» Input for this task

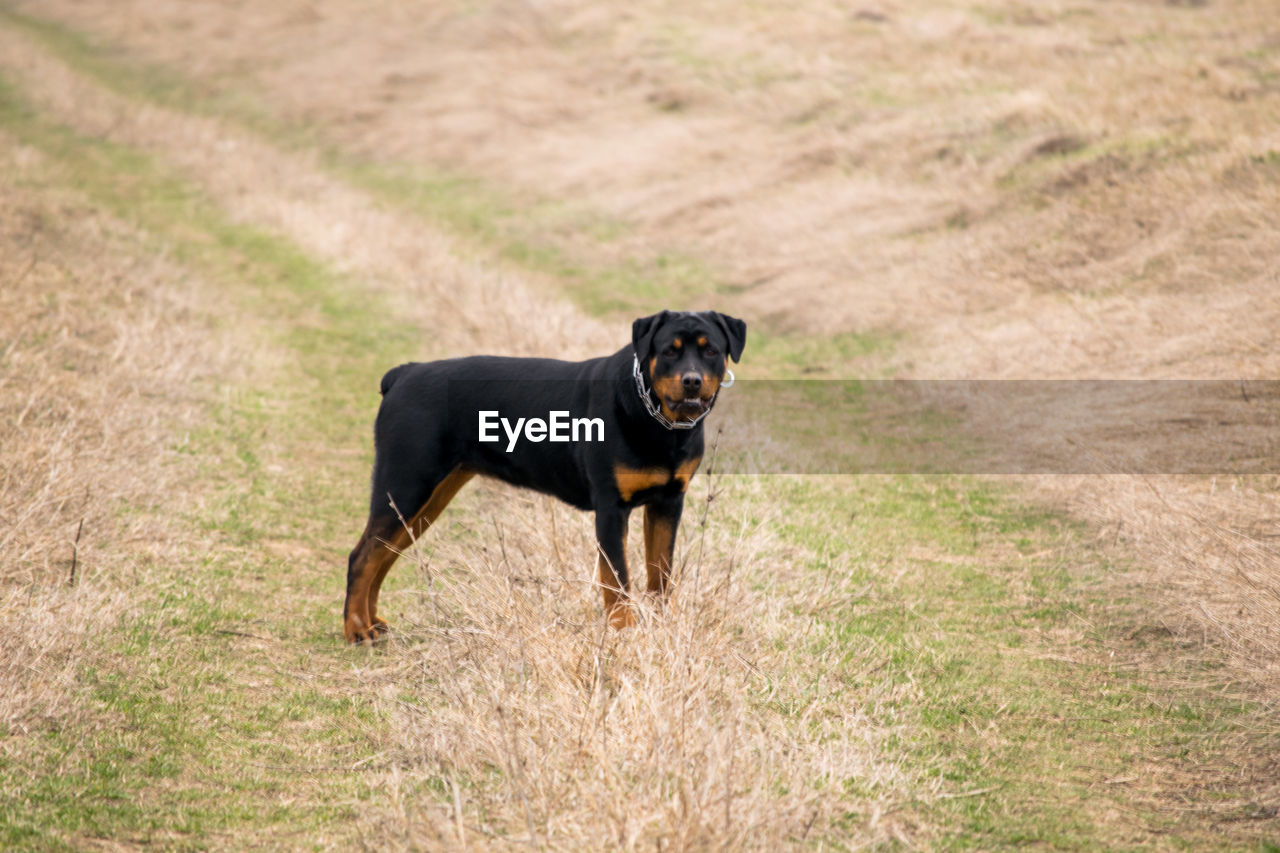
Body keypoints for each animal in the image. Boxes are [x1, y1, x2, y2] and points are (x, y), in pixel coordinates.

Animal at [345, 308, 747, 640]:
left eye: (711, 351)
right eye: (668, 351)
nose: (692, 381)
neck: (661, 424)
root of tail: (403, 374)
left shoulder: (668, 502)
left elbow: (660, 573)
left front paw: (661, 626)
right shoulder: (611, 508)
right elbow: (617, 579)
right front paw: (624, 632)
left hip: (425, 500)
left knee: (383, 555)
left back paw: (373, 623)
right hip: (405, 485)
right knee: (362, 556)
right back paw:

» Directions
Read through the entries and copy each line in which "right" appears.

» Task output
right eye: (668, 351)
right shoulder: (611, 508)
right elbow: (617, 579)
right front paw: (624, 632)
right hip: (405, 485)
right knee: (362, 556)
right back paw:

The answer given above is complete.